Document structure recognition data
————
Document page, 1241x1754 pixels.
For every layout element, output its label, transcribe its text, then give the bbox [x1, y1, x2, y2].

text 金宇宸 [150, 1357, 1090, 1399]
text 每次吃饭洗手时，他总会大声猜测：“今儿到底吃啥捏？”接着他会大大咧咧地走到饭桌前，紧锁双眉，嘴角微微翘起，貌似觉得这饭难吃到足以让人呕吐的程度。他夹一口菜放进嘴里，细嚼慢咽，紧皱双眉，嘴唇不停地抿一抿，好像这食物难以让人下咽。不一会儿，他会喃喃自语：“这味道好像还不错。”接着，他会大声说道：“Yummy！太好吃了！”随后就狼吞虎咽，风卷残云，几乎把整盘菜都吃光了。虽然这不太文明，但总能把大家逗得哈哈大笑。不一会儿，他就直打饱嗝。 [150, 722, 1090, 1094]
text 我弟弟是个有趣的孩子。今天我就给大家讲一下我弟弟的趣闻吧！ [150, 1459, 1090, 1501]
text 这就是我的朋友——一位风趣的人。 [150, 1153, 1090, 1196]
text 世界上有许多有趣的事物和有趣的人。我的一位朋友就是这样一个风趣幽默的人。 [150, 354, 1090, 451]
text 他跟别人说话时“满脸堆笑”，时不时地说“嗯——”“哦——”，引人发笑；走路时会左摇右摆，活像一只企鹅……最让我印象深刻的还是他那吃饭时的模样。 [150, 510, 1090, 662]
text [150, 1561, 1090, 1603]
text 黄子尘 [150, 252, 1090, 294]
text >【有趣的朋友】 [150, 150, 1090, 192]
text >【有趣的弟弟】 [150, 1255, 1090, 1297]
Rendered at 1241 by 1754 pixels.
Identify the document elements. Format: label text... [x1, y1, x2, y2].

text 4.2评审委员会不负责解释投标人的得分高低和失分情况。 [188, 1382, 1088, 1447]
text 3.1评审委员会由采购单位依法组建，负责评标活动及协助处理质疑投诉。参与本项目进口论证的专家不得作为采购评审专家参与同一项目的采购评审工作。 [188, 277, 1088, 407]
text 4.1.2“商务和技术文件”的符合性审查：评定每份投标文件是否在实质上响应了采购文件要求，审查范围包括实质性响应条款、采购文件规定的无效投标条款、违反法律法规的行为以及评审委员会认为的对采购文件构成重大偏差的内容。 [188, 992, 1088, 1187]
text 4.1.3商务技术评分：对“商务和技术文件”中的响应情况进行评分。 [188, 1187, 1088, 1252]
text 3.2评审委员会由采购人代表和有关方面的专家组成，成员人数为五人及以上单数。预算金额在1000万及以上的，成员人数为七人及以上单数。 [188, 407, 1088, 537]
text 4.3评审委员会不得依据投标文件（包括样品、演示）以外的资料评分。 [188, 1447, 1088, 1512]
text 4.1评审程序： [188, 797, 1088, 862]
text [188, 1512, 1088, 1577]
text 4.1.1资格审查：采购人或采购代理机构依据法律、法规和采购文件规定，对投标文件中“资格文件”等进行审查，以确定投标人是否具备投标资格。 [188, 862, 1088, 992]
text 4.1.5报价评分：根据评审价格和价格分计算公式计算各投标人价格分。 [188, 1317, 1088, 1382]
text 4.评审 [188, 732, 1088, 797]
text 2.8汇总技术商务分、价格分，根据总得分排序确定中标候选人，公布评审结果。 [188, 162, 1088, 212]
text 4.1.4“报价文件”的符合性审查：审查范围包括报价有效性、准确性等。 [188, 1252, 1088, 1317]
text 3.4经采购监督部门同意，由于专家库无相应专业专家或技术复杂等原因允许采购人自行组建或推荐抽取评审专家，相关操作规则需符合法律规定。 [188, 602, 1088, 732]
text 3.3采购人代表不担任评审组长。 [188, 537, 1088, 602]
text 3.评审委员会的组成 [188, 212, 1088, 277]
————
#### TASK OBJECTIVE
Return each line of the data above verbatim.

#### ANSWER AREA
Document page, 1241x1754 pixels.
For every layout element, output its label, transcribe its text, then give the bbox [x1, y1, x2, y2].

text 金宇宸 [150, 1357, 1090, 1399]
text 每次吃饭洗手时，他总会大声猜测：“今儿到底吃啥捏？”接着他会大大咧咧地走到饭桌前，紧锁双眉，嘴角微微翘起，貌似觉得这饭难吃到足以让人呕吐的程度。他夹一口菜放进嘴里，细嚼慢咽，紧皱双眉，嘴唇不停地抿一抿，好像这食物难以让人下咽。不一会儿，他会喃喃自语：“这味道好像还不错。”接着，他会大声说道：“Yummy！太好吃了！”随后就狼吞虎咽，风卷残云，几乎把整盘菜都吃光了。虽然这不太文明，但总能把大家逗得哈哈大笑。不一会儿，他就直打饱嗝。 [150, 722, 1090, 1094]
text 我弟弟是个有趣的孩子。今天我就给大家讲一下我弟弟的趣闻吧！ [150, 1459, 1090, 1501]
text 这就是我的朋友——一位风趣的人。 [150, 1153, 1090, 1196]
text 世界上有许多有趣的事物和有趣的人。我的一位朋友就是这样一个风趣幽默的人。 [150, 354, 1090, 451]
text 他跟别人说话时“满脸堆笑”，时不时地说“嗯——”“哦——”，引人发笑；走路时会左摇右摆，活像一只企鹅……最让我印象深刻的还是他那吃饭时的模样。 [150, 510, 1090, 662]
text [150, 1561, 1090, 1603]
text 黄子尘 [150, 252, 1090, 294]
text >【有趣的朋友】 [150, 150, 1090, 192]
text >【有趣的弟弟】 [150, 1255, 1090, 1297]
Rendered at 1241 by 1754 pixels.
Identify the document elements. Format: label text... [x1, y1, x2, y2].

text 4.2评审委员会不负责解释投标人的得分高低和失分情况。 [188, 1382, 1088, 1447]
text 3.1评审委员会由采购单位依法组建，负责评标活动及协助处理质疑投诉。参与本项目进口论证的专家不得作为采购评审专家参与同一项目的采购评审工作。 [188, 277, 1088, 407]
text 4.1.2“商务和技术文件”的符合性审查：评定每份投标文件是否在实质上响应了采购文件要求，审查范围包括实质性响应条款、采购文件规定的无效投标条款、违反法律法规的行为以及评审委员会认为的对采购文件构成重大偏差的内容。 [188, 992, 1088, 1187]
text 4.1.3商务技术评分：对“商务和技术文件”中的响应情况进行评分。 [188, 1187, 1088, 1252]
text 3.2评审委员会由采购人代表和有关方面的专家组成，成员人数为五人及以上单数。预算金额在1000万及以上的，成员人数为七人及以上单数。 [188, 407, 1088, 537]
text 4.3评审委员会不得依据投标文件（包括样品、演示）以外的资料评分。 [188, 1447, 1088, 1512]
text 4.1评审程序： [188, 797, 1088, 862]
text [188, 1512, 1088, 1577]
text 4.1.1资格审查：采购人或采购代理机构依据法律、法规和采购文件规定，对投标文件中“资格文件”等进行审查，以确定投标人是否具备投标资格。 [188, 862, 1088, 992]
text 4.1.5报价评分：根据评审价格和价格分计算公式计算各投标人价格分。 [188, 1317, 1088, 1382]
text 4.评审 [188, 732, 1088, 797]
text 2.8汇总技术商务分、价格分，根据总得分排序确定中标候选人，公布评审结果。 [188, 162, 1088, 212]
text 4.1.4“报价文件”的符合性审查：审查范围包括报价有效性、准确性等。 [188, 1252, 1088, 1317]
text 3.4经采购监督部门同意，由于专家库无相应专业专家或技术复杂等原因允许采购人自行组建或推荐抽取评审专家，相关操作规则需符合法律规定。 [188, 602, 1088, 732]
text 3.3采购人代表不担任评审组长。 [188, 537, 1088, 602]
text 3.评审委员会的组成 [188, 212, 1088, 277]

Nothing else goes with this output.